Ta nagła zmiana na rynku energetycznym już wpłynęła na zachowanie kilku dostawców energii. Według raportu niektóre firmy zmieniają ceny energii tak, aby zniechęcić klientów do stosowania banków akumulatorów wraz z instalacjami PV. Tego typu podejście Stock nazywa „przewrotnym”
„Banki akumulatorów, połączone z instalacją fotowoltaiczną mogą tylko pomóc sieciom przesyłowym. Dzięki nim operatorzy mogą zarządzać popytem na energię elektryczną zdecydowanie łatwiej.

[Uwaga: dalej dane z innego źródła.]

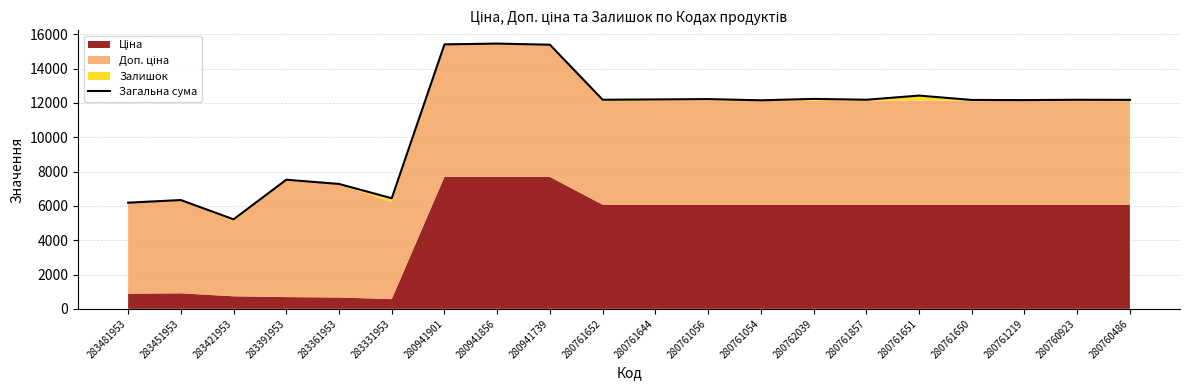

What is the sum of the values at 280761056 and 283421953?

17438.2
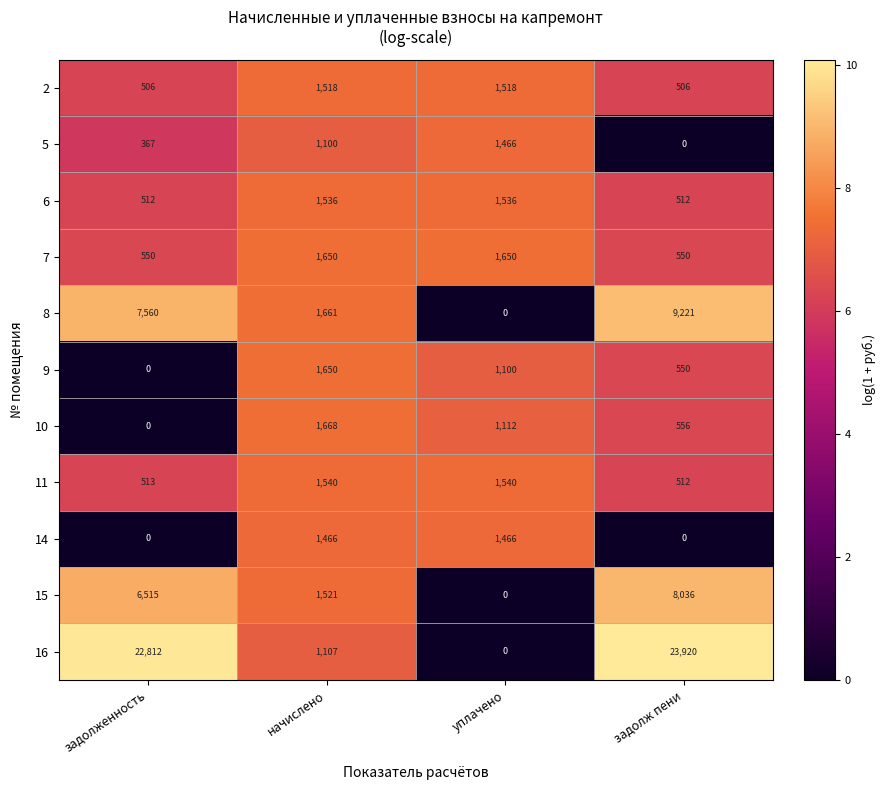

List the labels in order of 9 value, smallest first.

задолженность, задолж пени, уплачено, начислено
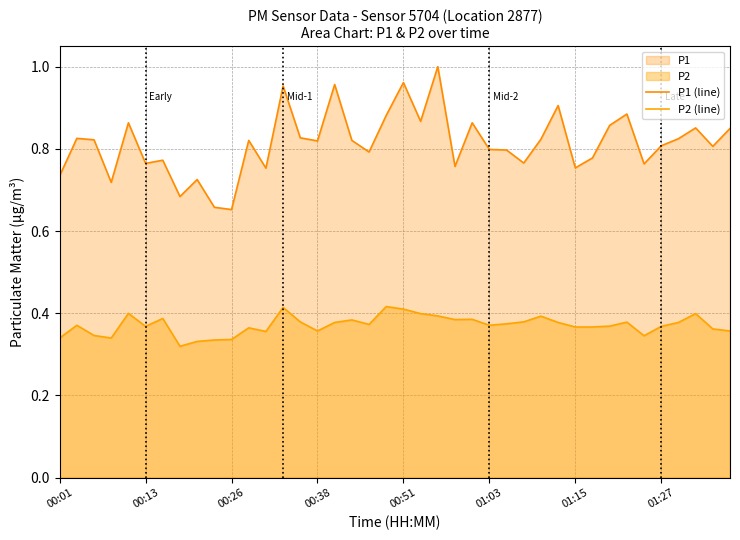

At which category is the sum across all series the highest?

22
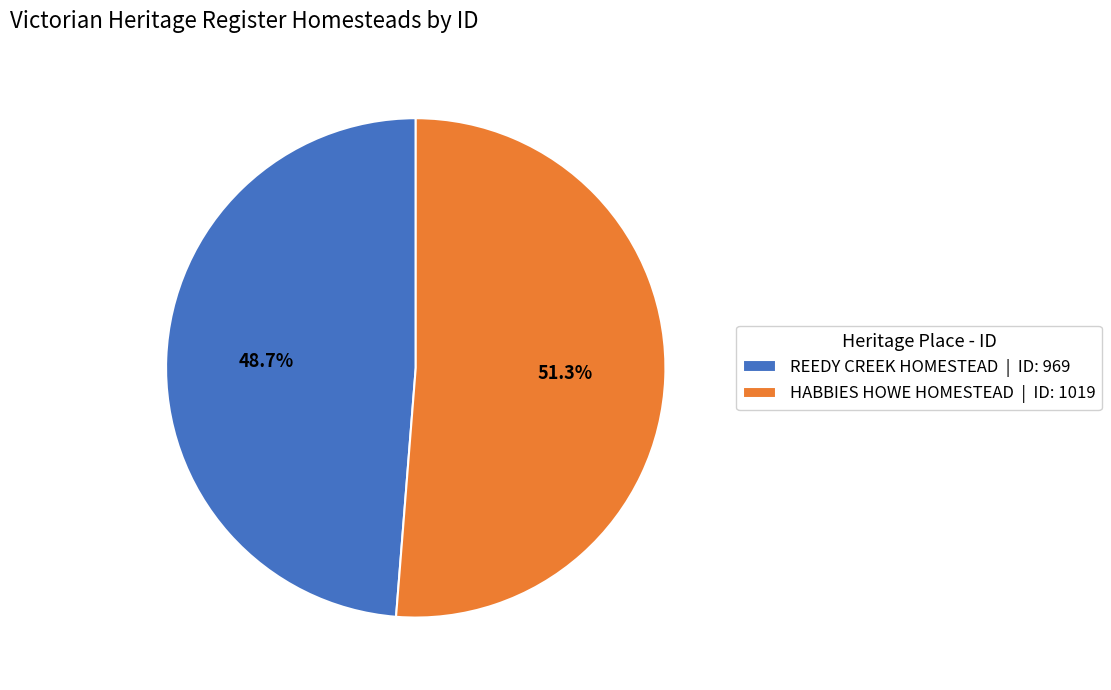

Combined, what portion of the pie is HABBIES HOWE HOMESTEAD and REEDY CREEK HOMESTEAD?

100.0%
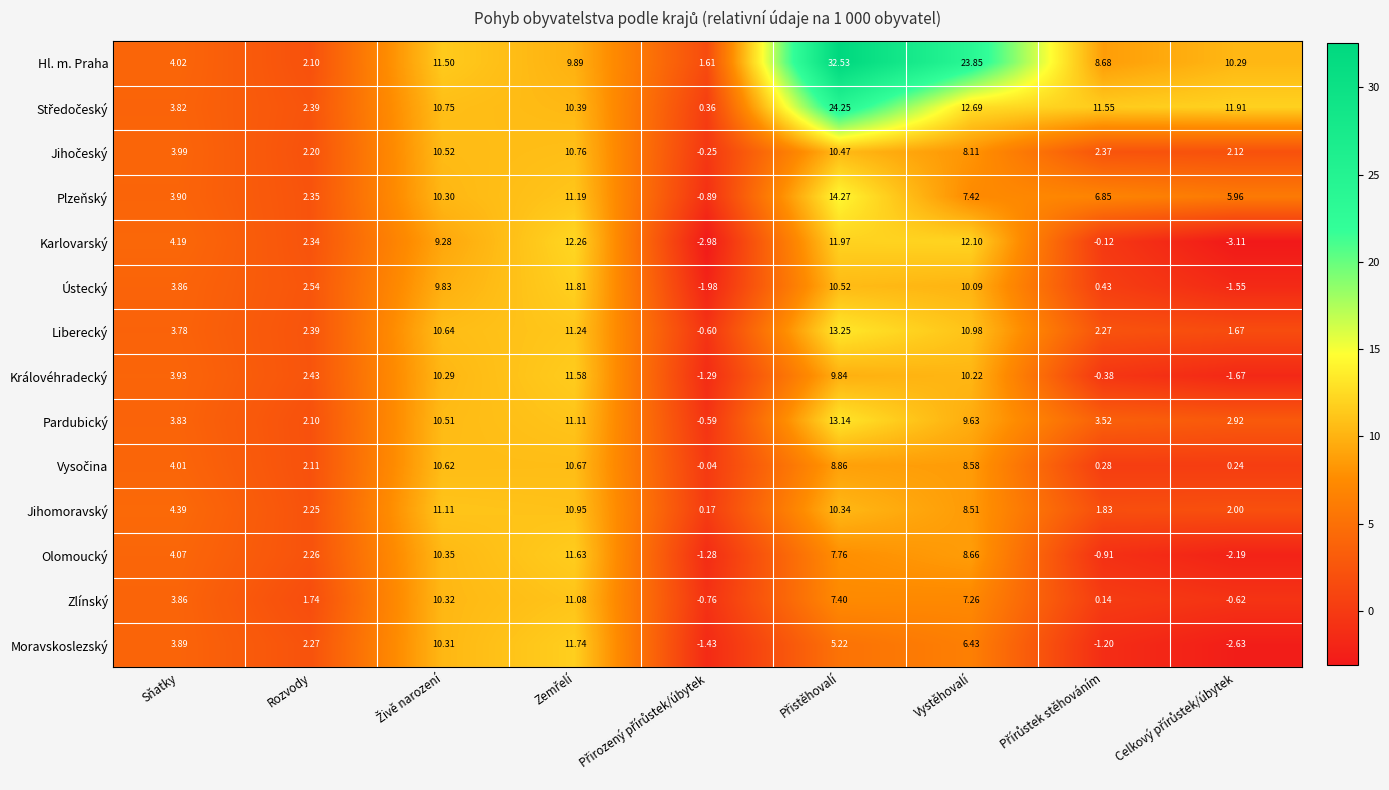

Which series has the largest total across all categories?

Hl. m. Praha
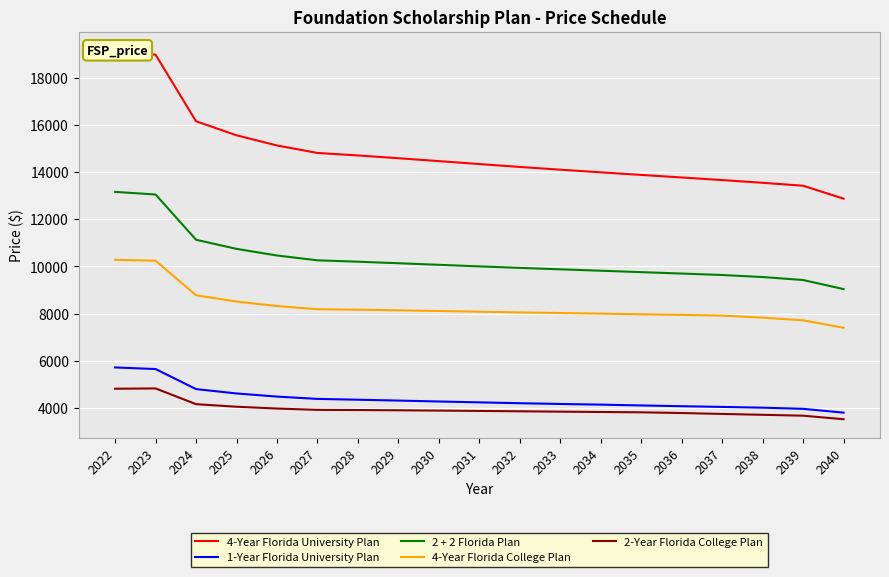

True or false: 2 + 2 Florida Plan and 4-Year Florida University Plan cross at least once.

False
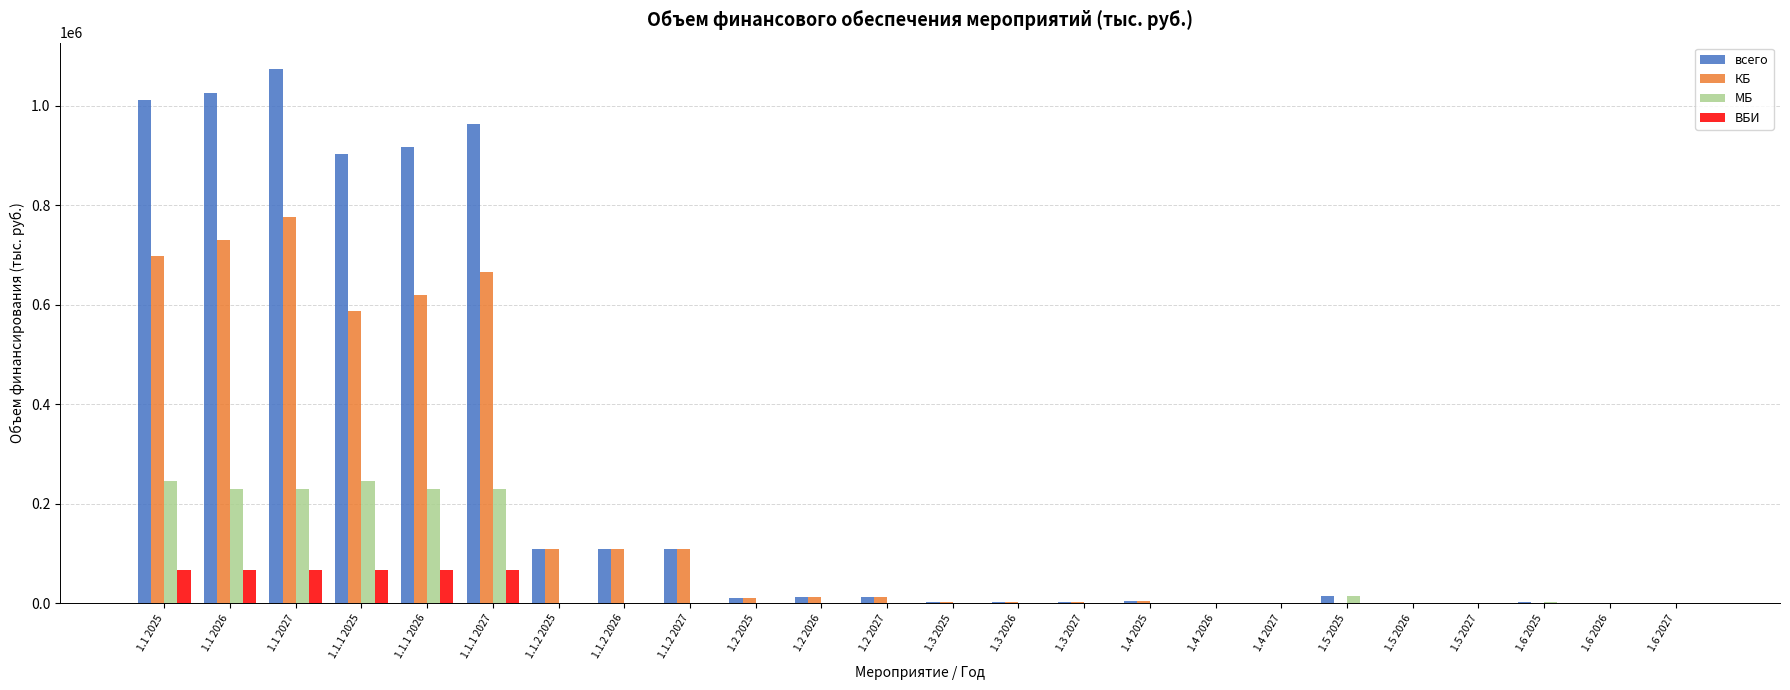

How many data points in всего are above 12323?

12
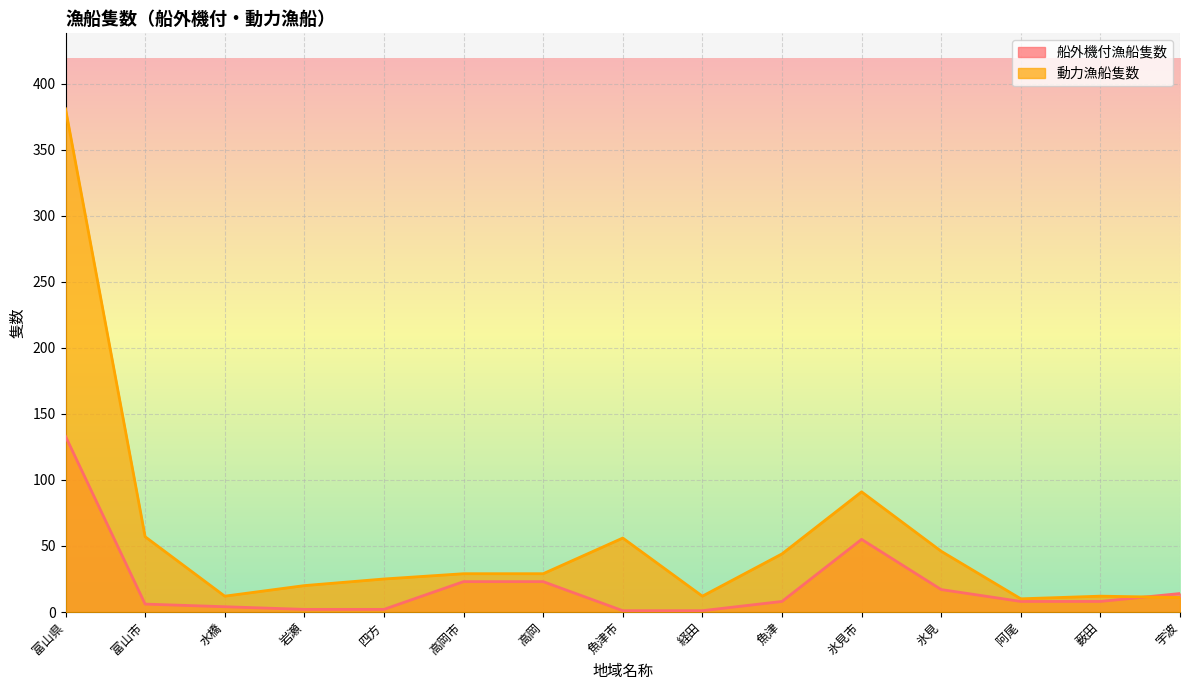

What is the greatest value displayed?

381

Eliminuje to również potrzebę rozbudowywania sieci elektrowni w przyszłości”
Według Stocka przekonanie operatorów energetycznych do zaakceptowania rozwiązania: baterie słoneczne+akumulatory jest obecnie największym wyzwaniem stojącym przed branżą PV w Australii. „Jeśli operatorzy energetyczni będą widzieć w nowej technologii jedynie zagrożenie, mogą potencjalnie cofnąć Australię z pozycji lidera w tej dziedzinie nawet na kolejne dziesięć lat”.
Obecnie blisko 1,4 miliona domów w Australii posiada instalację fotowoltaiczną. Liczba domów z bankami akumulatorów sięga 500. Spadające ceny akumulatorów – ukończenie gigafabryki Tesli w Newadzie ma przyspieszyć ten proces – sprawią, że ilość domów posiadających banki akumulatorów gwałtownie wzrośnie. Pozwoli to na zwiększenie liczby instalacji PV i większy udział w rynku samochodów z napędem elektrycznym.
Na niedawnych targach All Energy w Australii, tamtejszy minister środowiska, Greg Hunt zasugerował możliwość wprowadzenia dopłat do banków akumulatorów, co pozwoliłoby na rozwinięcie branży PV w Australii do wielomiliardowych poziomów.